Cyprus’s estimated financing needs and the size of a bail-in by bank depositors were lowered as the euro-area nation seeks to tap fresh sources of revenue to stay solvent, a European Commission paper shows.
The document, dated April 12, shows that Cyprus’s government and the so-called troika of international assessors, including the Commission, see the island requiring 21 billion euros over the next three years, less than the 23 billion euros estimated in a March paper.
The new estimate shows a bail-in of bank deposits of 8.3 billion euros compared with 10.6 billion euros a month ago.

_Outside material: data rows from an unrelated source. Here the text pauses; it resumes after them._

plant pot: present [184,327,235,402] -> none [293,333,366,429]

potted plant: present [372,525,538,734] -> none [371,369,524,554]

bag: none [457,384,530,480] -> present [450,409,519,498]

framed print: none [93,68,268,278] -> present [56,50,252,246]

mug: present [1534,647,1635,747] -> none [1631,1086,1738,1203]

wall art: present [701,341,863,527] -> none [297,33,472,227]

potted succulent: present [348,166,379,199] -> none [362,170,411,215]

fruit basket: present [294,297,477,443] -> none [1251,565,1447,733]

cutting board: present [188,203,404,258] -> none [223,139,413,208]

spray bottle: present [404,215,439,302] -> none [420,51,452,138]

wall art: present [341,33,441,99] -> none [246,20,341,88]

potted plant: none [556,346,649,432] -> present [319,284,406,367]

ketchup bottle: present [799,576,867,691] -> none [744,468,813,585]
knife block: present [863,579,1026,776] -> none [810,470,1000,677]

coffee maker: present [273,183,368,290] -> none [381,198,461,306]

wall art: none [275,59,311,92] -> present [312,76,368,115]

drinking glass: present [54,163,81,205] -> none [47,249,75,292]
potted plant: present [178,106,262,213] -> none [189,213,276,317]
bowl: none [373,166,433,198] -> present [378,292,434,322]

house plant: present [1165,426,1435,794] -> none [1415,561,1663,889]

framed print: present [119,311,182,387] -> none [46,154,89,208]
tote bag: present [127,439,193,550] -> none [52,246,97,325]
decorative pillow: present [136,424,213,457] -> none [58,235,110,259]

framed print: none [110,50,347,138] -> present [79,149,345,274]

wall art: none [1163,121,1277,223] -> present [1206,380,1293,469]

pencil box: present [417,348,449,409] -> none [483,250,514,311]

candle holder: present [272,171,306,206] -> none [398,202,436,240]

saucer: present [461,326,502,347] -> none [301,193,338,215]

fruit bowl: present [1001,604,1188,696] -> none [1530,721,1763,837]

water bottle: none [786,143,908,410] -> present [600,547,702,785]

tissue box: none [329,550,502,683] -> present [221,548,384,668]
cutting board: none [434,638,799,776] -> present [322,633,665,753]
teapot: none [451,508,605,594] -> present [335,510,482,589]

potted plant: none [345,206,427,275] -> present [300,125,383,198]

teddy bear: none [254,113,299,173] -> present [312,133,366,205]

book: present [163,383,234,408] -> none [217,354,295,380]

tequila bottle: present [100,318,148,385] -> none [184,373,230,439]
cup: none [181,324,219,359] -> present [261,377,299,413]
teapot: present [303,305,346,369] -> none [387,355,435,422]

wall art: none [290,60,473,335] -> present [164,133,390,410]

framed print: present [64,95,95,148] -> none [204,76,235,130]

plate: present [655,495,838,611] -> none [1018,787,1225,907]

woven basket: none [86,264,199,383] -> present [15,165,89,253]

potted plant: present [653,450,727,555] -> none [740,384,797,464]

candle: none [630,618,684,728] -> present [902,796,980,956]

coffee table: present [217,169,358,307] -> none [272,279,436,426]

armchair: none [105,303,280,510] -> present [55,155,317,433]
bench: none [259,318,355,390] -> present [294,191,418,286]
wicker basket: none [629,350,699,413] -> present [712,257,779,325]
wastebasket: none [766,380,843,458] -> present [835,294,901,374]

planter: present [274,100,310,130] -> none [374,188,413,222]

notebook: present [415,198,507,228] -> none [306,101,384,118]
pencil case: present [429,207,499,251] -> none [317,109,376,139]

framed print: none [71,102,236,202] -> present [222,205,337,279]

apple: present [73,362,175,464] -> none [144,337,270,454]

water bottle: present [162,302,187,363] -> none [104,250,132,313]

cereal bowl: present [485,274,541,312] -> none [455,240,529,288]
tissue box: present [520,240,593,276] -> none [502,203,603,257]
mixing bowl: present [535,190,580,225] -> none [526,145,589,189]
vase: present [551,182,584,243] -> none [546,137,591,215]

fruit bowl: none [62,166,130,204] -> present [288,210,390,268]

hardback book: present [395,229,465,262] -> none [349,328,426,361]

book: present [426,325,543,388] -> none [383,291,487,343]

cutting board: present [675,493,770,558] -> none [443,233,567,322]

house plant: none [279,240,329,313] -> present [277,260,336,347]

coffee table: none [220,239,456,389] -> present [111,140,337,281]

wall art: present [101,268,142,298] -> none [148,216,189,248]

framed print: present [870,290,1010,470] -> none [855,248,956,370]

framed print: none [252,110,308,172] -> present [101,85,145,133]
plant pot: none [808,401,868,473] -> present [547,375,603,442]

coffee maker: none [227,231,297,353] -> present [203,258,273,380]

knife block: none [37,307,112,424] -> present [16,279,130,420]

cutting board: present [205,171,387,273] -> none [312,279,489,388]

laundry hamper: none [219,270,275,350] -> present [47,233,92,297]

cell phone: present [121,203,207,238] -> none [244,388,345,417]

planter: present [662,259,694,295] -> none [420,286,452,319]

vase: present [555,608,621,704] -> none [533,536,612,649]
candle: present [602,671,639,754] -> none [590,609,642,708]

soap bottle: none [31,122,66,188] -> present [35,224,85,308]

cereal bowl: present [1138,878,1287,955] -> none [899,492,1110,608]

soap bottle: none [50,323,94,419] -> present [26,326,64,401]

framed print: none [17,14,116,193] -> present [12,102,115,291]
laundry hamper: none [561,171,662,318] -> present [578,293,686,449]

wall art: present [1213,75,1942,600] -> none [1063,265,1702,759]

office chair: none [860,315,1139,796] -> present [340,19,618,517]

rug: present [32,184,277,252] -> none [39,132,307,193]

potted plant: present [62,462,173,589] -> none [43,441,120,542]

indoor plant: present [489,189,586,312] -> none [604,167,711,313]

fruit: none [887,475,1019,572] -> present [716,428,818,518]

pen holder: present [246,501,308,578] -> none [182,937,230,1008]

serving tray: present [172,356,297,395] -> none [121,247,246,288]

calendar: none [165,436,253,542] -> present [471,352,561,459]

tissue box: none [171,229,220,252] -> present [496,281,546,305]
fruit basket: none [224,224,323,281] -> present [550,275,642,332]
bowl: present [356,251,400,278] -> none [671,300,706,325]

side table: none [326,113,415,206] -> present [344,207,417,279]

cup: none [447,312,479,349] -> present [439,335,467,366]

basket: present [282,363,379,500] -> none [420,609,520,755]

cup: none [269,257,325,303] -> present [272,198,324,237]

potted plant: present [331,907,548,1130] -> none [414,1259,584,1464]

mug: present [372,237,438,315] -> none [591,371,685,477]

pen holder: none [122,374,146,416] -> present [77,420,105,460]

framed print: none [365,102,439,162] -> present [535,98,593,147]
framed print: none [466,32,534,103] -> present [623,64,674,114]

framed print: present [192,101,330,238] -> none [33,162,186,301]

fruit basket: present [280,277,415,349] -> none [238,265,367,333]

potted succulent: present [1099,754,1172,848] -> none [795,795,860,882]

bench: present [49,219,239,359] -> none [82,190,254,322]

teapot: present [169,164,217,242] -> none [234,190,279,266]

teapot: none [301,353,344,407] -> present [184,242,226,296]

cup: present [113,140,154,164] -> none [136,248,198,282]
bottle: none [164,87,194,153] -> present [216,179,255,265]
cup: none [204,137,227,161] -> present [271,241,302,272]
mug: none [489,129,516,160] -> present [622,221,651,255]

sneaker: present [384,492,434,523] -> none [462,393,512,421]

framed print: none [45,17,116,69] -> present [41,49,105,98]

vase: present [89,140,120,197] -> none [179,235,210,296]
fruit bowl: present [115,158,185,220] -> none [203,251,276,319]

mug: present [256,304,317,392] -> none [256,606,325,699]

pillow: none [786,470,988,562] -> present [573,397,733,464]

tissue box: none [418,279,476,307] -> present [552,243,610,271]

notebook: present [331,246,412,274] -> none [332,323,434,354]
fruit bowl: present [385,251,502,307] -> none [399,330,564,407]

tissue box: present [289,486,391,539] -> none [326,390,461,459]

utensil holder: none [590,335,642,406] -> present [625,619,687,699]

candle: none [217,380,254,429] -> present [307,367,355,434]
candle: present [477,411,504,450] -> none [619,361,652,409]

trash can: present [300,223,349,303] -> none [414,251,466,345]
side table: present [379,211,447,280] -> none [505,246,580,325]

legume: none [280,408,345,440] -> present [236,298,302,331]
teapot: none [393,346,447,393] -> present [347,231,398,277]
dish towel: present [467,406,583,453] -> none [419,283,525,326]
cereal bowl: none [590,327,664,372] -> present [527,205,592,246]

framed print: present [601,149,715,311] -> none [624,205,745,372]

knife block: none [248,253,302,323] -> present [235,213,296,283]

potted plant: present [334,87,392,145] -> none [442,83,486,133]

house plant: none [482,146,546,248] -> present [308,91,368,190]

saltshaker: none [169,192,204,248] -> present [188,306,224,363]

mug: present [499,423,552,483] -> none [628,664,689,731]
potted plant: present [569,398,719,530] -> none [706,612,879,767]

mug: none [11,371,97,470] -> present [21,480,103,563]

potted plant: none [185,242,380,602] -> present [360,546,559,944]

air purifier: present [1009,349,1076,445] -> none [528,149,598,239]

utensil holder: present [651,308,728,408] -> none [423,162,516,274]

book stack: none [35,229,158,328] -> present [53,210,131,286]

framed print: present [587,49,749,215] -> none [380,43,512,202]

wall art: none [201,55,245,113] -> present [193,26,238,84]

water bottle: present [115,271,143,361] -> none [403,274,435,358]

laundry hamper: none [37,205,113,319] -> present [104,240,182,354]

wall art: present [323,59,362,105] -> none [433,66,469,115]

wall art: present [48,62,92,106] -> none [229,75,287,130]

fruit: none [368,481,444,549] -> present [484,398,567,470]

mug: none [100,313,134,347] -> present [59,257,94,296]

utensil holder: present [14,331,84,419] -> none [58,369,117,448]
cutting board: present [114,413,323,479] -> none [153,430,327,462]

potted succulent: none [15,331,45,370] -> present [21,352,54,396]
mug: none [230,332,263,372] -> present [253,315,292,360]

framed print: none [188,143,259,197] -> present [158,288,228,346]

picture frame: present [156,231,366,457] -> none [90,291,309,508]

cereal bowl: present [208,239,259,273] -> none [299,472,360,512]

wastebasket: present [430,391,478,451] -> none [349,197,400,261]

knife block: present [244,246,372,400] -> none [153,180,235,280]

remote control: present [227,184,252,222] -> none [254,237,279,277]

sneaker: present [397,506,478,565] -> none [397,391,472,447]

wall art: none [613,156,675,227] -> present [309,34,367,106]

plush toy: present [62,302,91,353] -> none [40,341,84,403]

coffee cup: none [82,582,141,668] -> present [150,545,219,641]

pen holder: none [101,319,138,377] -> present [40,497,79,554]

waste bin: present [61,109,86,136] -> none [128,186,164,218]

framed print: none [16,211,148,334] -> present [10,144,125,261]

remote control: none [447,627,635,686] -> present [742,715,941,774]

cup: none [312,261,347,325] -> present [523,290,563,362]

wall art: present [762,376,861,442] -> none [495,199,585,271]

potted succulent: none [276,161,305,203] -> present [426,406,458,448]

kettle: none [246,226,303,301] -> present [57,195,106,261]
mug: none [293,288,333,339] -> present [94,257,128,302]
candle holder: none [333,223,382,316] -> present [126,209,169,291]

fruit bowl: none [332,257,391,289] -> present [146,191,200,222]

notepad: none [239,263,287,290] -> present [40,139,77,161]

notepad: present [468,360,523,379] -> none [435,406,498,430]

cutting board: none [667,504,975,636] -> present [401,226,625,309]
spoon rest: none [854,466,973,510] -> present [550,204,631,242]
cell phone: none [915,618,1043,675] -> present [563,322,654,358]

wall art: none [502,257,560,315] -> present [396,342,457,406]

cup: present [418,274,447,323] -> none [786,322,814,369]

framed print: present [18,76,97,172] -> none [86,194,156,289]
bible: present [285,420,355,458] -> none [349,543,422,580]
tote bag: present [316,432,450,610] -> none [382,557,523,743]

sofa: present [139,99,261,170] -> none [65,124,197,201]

Cyprus is under pressure to reduce its financing needs as fellow euro-area governments harden their determination to limit rescue loans to 10 billion euros. Cyprus will make up the remaining 11 billion euros in asset sales, disposing of gold reserves, extending the redemption of government bonds and loans from Russia, the paper shows.
The latest financial plan is a “program envelope, which rests on plausible growth and fiscal assumptions, includes buffers in case of worse than expected macroeconomic and financial sector outcomes,” according to the paper, a copy of which was obtained by Bloomberg News.
Michael Grosse-Broemer, the chief whip of Chancellor Angela Merkel’s Christian Democratic bloc, said separately on Tuesday that Cyprus’s latest gross financing needs are 21 billion euros, without providing further details.
Germany’s parliament will vote on the aid package in the lower house in Berlin tomorrow.